The biggest limitation is our use of LoRA rather than the full-parameter fine-tuning from the original paper. We cannot fully separate the effect of model scale from the effect of training method. However, LoRA rank 64 is a relatively expressive adapter, and the fact that both datasets produce identical degradation suggests the issue is architectural rather than methodological.
For practitioners, the takeaway is clear: reasoning-focused fine-tuning with small datasets is not safe for models below approximately 7B parameters. The model's ability to generate plausible reasoning traces can be deeply misleading — it may have lost the knowledge needed for those traces to be correct.
References
Cited works
- [1]Ye et al.

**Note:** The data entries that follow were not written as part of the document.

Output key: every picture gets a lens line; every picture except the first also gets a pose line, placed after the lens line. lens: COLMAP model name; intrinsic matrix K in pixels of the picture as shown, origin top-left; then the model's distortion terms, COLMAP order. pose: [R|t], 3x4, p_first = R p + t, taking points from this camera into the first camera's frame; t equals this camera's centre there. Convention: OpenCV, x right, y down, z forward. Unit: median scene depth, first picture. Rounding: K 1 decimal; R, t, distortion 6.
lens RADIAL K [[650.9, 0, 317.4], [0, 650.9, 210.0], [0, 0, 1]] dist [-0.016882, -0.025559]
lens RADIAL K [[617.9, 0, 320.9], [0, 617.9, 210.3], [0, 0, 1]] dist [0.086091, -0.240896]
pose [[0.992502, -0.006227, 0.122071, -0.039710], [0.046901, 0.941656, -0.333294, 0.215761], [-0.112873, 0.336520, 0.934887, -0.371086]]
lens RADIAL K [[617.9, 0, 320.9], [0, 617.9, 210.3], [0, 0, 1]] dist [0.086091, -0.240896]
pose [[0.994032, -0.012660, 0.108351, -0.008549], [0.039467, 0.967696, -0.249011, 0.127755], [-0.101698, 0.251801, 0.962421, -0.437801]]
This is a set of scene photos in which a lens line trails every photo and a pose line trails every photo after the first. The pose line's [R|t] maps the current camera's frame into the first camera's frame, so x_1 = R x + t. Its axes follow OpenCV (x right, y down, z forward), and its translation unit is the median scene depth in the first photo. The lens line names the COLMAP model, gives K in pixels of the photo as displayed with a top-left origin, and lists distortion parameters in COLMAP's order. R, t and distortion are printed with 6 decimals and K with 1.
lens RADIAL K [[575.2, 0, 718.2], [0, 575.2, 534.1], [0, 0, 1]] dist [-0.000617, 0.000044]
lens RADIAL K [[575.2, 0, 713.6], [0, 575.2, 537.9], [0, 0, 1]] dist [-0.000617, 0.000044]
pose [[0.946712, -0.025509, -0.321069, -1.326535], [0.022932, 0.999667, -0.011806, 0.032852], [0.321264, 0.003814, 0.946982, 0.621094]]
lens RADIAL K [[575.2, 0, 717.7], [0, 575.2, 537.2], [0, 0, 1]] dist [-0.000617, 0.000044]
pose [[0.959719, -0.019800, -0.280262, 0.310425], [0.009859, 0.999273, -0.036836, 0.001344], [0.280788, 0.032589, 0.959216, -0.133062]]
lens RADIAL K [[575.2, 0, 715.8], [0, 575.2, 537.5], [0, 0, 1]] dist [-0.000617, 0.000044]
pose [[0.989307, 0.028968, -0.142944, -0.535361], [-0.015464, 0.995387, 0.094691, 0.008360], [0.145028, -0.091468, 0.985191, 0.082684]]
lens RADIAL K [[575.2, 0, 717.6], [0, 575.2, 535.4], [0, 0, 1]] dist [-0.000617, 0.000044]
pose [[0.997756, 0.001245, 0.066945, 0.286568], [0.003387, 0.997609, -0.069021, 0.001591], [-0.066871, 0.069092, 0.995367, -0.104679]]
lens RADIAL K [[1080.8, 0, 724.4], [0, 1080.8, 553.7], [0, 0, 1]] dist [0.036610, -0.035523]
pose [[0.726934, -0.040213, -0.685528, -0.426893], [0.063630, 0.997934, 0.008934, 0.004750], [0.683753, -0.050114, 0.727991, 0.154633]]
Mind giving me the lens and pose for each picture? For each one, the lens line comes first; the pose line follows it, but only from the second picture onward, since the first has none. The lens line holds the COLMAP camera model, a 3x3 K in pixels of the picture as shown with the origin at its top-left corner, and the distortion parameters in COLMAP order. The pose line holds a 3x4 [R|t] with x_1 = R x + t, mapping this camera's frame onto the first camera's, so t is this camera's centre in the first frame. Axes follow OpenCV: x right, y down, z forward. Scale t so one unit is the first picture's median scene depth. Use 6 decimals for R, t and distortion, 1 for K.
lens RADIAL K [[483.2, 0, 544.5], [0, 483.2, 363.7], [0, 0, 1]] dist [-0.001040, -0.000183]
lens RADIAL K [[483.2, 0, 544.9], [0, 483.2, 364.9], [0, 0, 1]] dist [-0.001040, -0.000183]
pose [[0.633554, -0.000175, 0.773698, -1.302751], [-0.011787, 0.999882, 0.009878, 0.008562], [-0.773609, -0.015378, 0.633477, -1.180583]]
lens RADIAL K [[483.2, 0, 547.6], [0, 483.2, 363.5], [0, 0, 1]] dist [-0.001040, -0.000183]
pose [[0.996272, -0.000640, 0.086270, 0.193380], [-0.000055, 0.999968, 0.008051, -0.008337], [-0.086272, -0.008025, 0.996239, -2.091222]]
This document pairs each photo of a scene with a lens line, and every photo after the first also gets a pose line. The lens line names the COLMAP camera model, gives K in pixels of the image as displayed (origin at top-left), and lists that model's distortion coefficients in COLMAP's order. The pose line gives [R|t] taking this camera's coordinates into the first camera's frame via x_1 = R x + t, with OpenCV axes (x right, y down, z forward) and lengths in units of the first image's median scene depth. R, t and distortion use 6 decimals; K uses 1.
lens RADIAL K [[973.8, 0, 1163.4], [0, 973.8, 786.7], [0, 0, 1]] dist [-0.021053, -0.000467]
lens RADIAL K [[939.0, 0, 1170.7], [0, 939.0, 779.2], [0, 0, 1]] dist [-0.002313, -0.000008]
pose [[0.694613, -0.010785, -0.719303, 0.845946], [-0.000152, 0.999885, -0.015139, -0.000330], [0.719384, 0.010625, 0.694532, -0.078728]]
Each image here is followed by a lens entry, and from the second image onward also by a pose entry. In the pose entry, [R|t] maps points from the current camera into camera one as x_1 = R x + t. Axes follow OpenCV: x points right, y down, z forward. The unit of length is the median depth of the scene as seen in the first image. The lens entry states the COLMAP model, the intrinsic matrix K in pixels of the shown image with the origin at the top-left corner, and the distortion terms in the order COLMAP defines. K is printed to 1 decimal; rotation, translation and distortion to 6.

LIMO: Less is More for Reasoning. arXiv:2502.03387, 2025.
- [2]Muennighoff et al. s1: Simple Test-Time Scaling. arXiv:2501.19393, 2025.
- [3]Hu et al. LoRA: Low-Rank Adaptation of Large Language Models. ICLR, 2022.
- [4]Hendrycks et al. Measuring Mathematical Problem Solving with the MATH Dataset. arXiv:2103.03874, 2021.
- [5]Cobbe et al. Training Verifiers to Solve Math Word Problems. arXiv:2110.14168, 2021.
- [6]Chen et al. Evaluating Large Language Models Trained on Code. arXiv:2107.03374, 2021.